Una crisi causata dall’emergenza sanitaria che ha portato alla chiusura di tutte le attività e, di conseguenza, al crollo di tutto l’indotto che queste aziende creano nel loro settore.
Oltre al danno la beffa, poiché le commesse sono andate perse, ma i tributi da pagare sono rimasti. Spese che gli imprenditori chiedono di sospendere sino alla ripartenza effettiva di questo settore, che viene stimata intorno alla fine del prossimo mese di settembre.
Il parere dell’Aicap
Secondo il vice presidente dell’Aicap Confesercenti - Associazione aziende italiane cartelli e arredi pubblicitari), Giuseppe Strippoli, «il nostro settore è ormai fermo da mesi, da quando il governo ha dichiarato di voler chiudere tutte le attività produttive e soprattutto quelle aperte al pubblico, quindi tutte le commesse che avevamo in corso di esecuzione sono state annullate dai clienti».
Il danno economico
«Gli effetti catastrofici di tale situazione – ha spiegato Strippoli - si riverberano sul fatturato del primo semestre 2020, che viene stimato, già da oggi, inferiore del 90% rispetto a quello dello stesso periodo del 2019. Si consideri, inoltre, che quando anche si consentisse la riapertura, a partire dal primo di giugno, di tutte le attività, comprese quelle al dettaglio, i tempi tecnici per pianificare l’esecuzione delle campagne affissive sono di almeno due mesi. Ne deriva che il comparto non potrà operare a regime prima del 30 di settembre».
«Il paradosso che emerge dalla surreale situazione venutasi a creare – ha sottolineato - è che le imprese di pubblicità dovranno continuare a versare imposte, tasse e canoni gravanti sugli impianti, nonostante il fermo imposto per legge.
Infatti, l’imposta Comunale sulla Pubblicità, secondo legge, deve essere versata su base annua, a prescindere dall’esposizione o meno dei messaggi pubblicitari sull’impianto gravato. E ciò, giusto per ribadire, nella misura di circa il 30 per cento del fatturato potenziale dell’impianto; fatturato che, nell’anno 2020, stante il blocco ancora in atto, non raggiungerà neppure l’importo dell’imposta da versare».

(ESTRATTO DEI DATI)
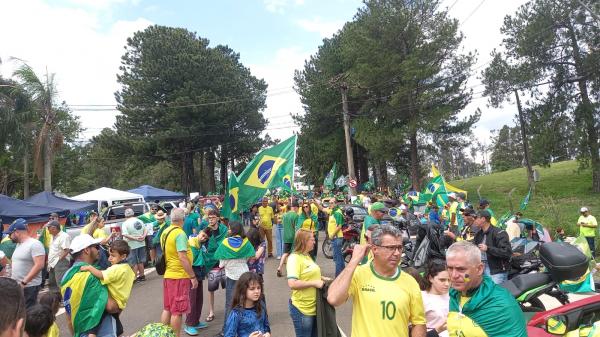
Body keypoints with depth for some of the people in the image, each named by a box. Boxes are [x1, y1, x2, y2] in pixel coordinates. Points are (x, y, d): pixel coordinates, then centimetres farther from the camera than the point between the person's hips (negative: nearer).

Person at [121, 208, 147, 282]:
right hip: (141, 244, 6)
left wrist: (135, 238, -18)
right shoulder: (139, 221, 6)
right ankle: (141, 275, 26)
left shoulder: (125, 223, -12)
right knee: (140, 261, 18)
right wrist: (144, 236, -8)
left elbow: (125, 235, -22)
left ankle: (135, 277, 9)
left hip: (132, 245, -6)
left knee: (133, 262, 5)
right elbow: (145, 229, 6)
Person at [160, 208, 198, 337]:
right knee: (177, 311, 2)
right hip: (179, 276, -8)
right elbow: (183, 258, -23)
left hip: (167, 275, 8)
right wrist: (193, 276, -17)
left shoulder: (165, 232, 8)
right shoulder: (180, 233, -19)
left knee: (167, 308, 17)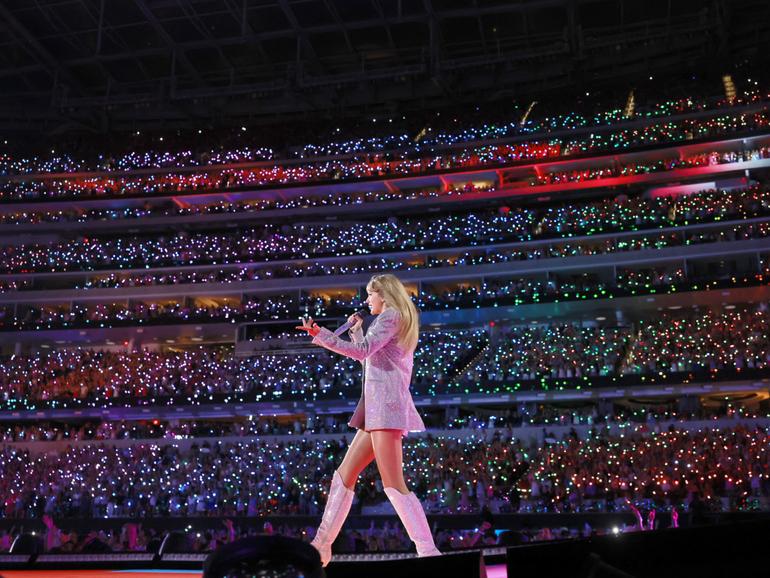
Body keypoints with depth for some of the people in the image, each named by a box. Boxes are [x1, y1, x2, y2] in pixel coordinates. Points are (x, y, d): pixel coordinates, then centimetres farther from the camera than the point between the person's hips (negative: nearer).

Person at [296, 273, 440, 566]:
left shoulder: (391, 315, -2)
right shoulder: (397, 322, 27)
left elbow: (363, 351, -16)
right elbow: (369, 356, 32)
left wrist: (321, 335, -18)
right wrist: (357, 331, 31)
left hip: (385, 402, -10)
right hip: (379, 407, 10)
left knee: (393, 483, -14)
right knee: (344, 474, 9)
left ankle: (428, 551, -15)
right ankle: (321, 545, 11)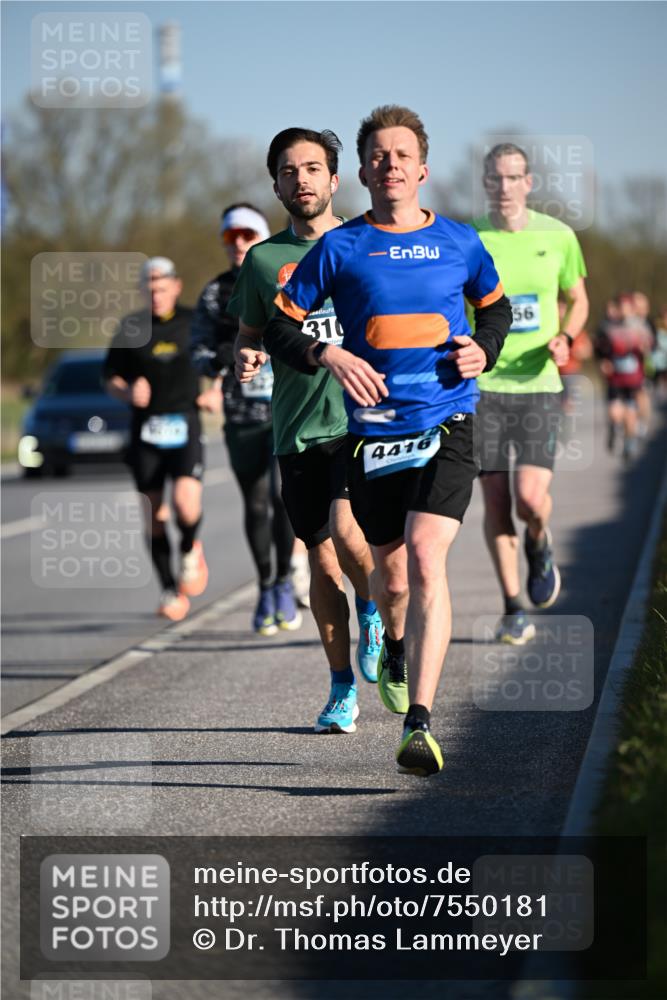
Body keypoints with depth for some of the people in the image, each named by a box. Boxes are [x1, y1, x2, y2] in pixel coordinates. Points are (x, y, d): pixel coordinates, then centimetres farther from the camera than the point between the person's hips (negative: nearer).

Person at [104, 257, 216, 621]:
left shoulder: (193, 322, 5)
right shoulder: (131, 328, 6)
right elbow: (111, 378, 11)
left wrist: (216, 393, 1)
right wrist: (128, 393, -10)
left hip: (185, 426, -2)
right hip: (146, 428, 2)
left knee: (186, 503, -21)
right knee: (153, 516, 1)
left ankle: (190, 550, 12)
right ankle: (170, 591, 15)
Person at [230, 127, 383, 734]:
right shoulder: (264, 259, 8)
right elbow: (250, 332, 19)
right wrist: (246, 356, -4)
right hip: (298, 430, 2)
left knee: (347, 529, -23)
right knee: (322, 562, 5)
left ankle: (374, 610, 10)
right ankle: (343, 692, 20)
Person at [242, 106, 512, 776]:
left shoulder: (459, 242, 7)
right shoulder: (339, 248, 3)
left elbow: (495, 306, 25)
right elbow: (281, 324, 7)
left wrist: (483, 349, 4)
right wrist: (328, 356, -11)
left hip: (446, 425, -1)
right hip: (372, 430, 1)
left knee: (426, 558, -19)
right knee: (391, 575, 11)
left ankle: (419, 725, -24)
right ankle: (395, 648, 49)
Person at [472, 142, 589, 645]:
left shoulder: (558, 236, 1)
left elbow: (578, 300, 14)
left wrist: (565, 339, -4)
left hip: (538, 383, 0)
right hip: (481, 384, 0)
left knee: (531, 498, -14)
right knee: (495, 502, -1)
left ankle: (539, 545, 23)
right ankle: (514, 610, 12)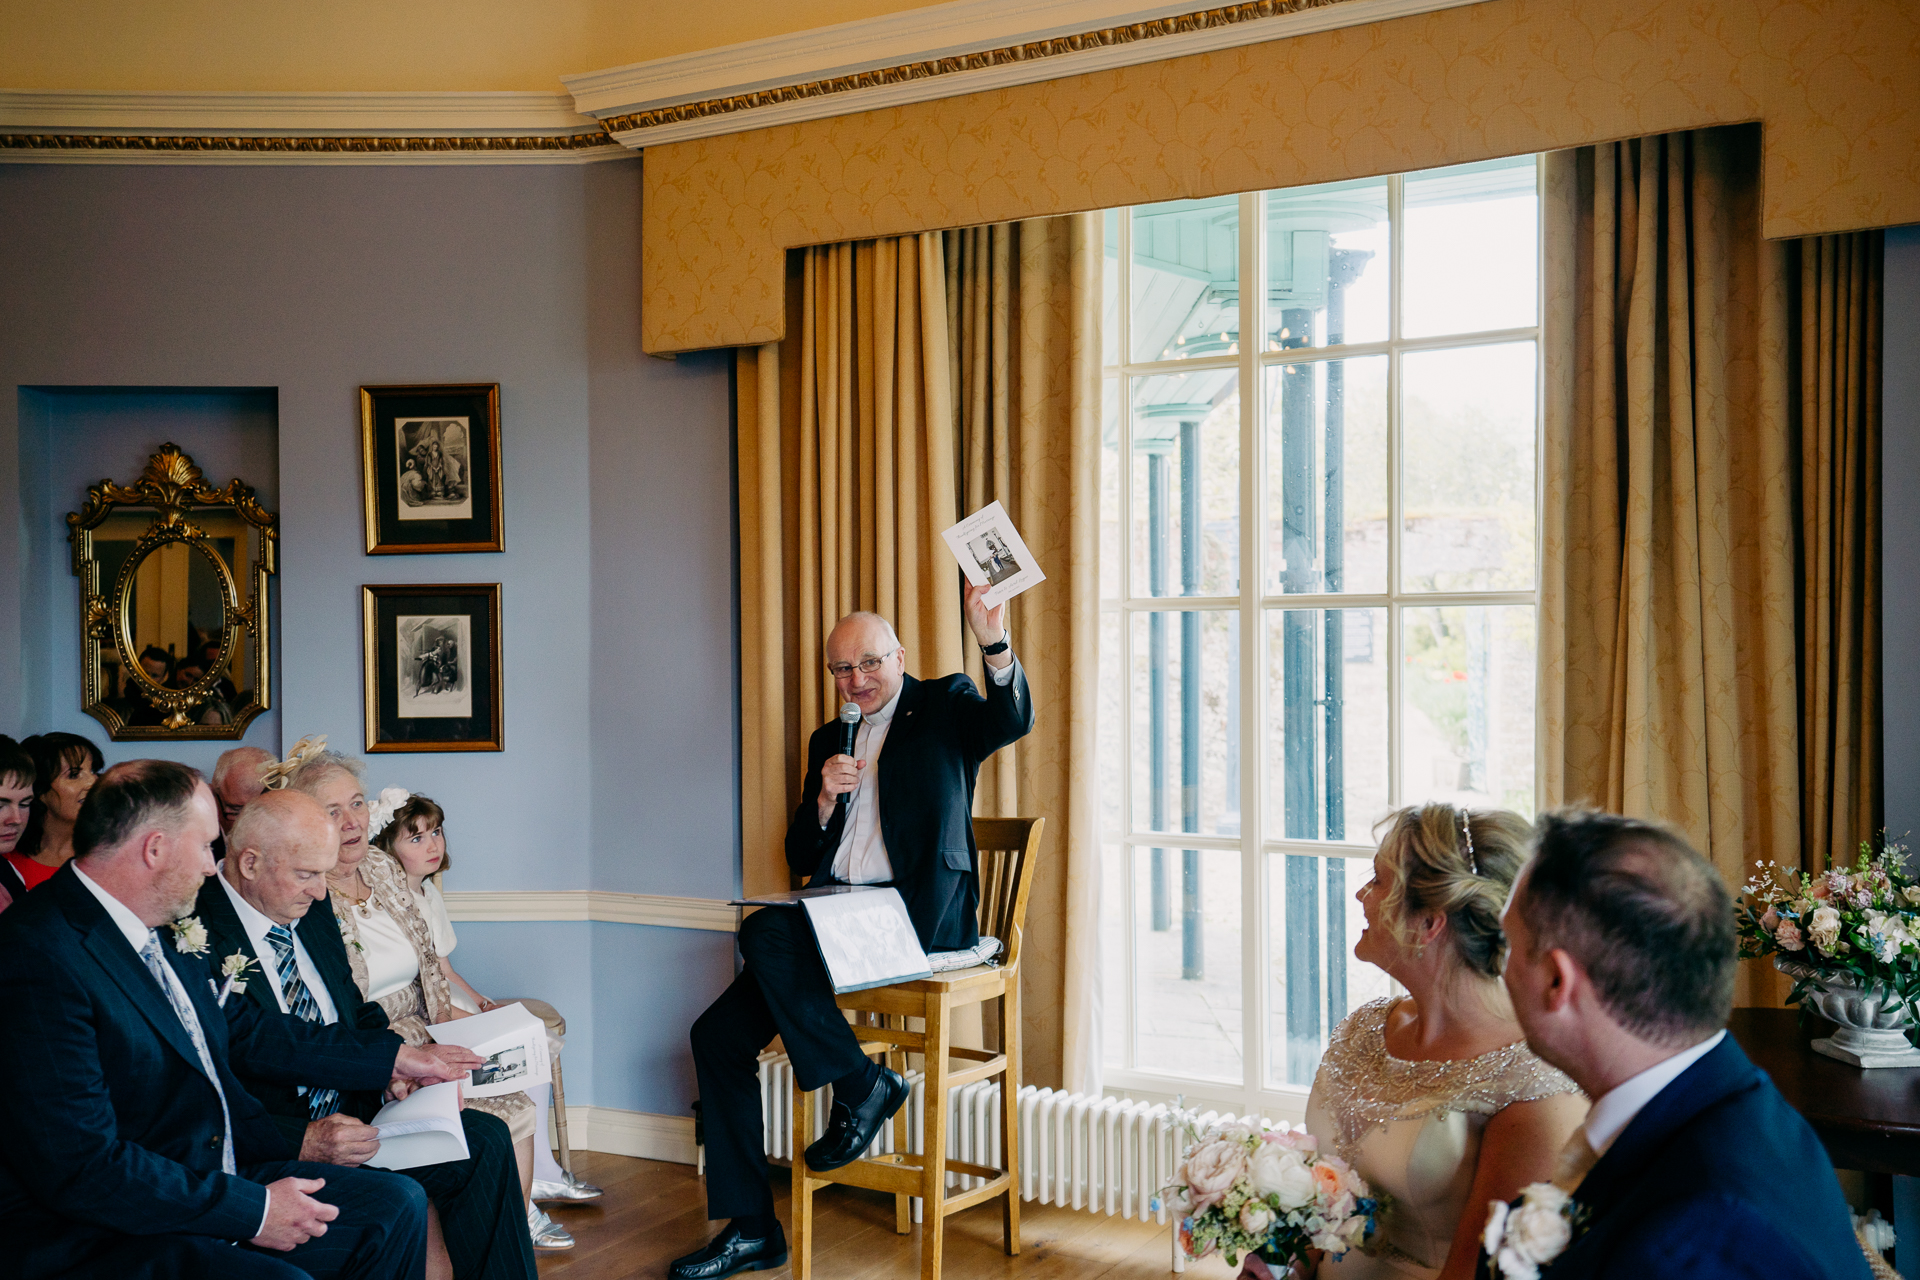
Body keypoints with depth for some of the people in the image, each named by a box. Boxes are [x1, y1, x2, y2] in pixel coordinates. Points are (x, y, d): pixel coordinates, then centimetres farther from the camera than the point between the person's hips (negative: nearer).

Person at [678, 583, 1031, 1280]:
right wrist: (826, 797, -3)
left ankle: (861, 1084, -11)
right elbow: (801, 858, 18)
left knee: (764, 931, -29)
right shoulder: (829, 740, 21)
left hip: (919, 911, -7)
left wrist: (993, 643, -36)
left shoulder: (944, 707, 5)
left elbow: (1012, 721, -18)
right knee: (718, 1034, -5)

(CONSEGNE)
1. Elenca tutti i pagamenti che, secondo il brano, le imprese di pubblicità dovranno continuare a versare sugli impianti nonostante il fermo imposto per legge.
2. Traduci in inglese questa frase del brano: "Infatti, l’imposta Comunale sulla Pubblicità, secondo legge, deve essere versata su base annua, a prescindere dall’esposizione o meno dei messaggi pubblicitari sull’impianto gravato."

(SOLUZIONI DEGLI ESERCIZI)
1.
- imposte
- tasse
- canoni

2. In fact, under the law, the Municipal Advertising Tax must be paid on an annual basis, regardless of whether or not advertising messages are displayed on the taxed installation.